Вот только, обманули ли мы ее. Мы ведь ее и не обманывали? Это были не мы? А наши предки? Тысячелетия назад. Если только… если только все не повторялось и здесь, и здесь не рождались все время одни и те же люди, проживающие одну и ту же жизнь, чтобы появиться снова, снова жить и умереть. Ведь все повторяется, разве не так? И мы знаем это. Пока не придет час, и с ними не случится то, что должно было случиться тысячелетия назад.
И теперь, почему-то эта мысль вызывала улыбку и странную радость. Что это? Нечто древнее и атавистическое, или нечто новое, навеянное извне. Мне казалось, я знаю точно — наконец-то всему должен прийти конец. Конец вечному полдню и вечным будням, и вечным праздникам.
Я шел по улице, и улыбался, а люди улыбались в ответ, и махали руками, глядя в небо, на безумно красивые и страшные, зависшие в сияющих лучах глыбы. И поднимали детей на руках, чтобы они лучше могли рассмотреть эту красоту, это последнее сияние.
Откуда мы знали, что это конец?
Откуда мы все знали, что будем, наконец, свободны?
И почему были счастливы, как этот вечный полдень? И никогда мы не чувствовали, что он вечен, как только в этот последний час…
Ночь над Диким полем стояла тихая и звездная. Грозно роптали высокие травы, будто полки в строю, наступающие отовсюду.

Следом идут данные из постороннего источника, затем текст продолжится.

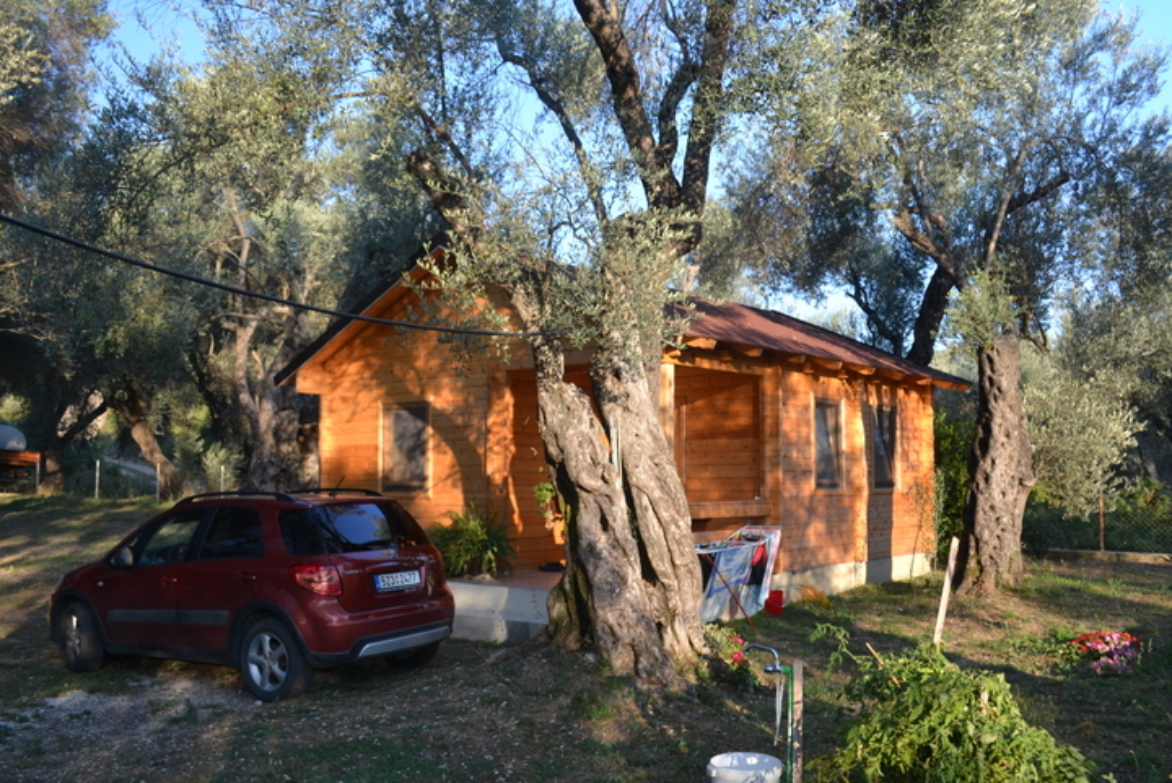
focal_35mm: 30
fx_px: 977
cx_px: 610
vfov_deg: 43.7
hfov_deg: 61.9
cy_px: 405
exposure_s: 1/125
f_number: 5.6
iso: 250
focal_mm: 18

Колыхались дикие колосья, жесткие и неуступчивые точно копья, кивающие легкими перьями, будто султанами. Не было одиночества в этих травах. Были призрачные воинства, вечно шепчущие и сверкающие зачарованной сталью, так что и шагу некуда было ступить в этих волнующихся толпищах.
Но расступились травы перед бегущим зверем, загорелись огоньками глаза и пропали снова. И вот уже не один ропот трав слышен, но и стук копыт, и гортанные негромкие возгласы, и не одни лишь плещущие остья, но и гривы засеребрились, и звериные шкуры, шитые жилами. Откуда-то из мрака вылепилась, будто лишь на время, десятка татар. Остановилась, сдержав коней, и прислушалась, принюхиваясь. Кони похрапывали, чуя не то зверя, не то чужого человека.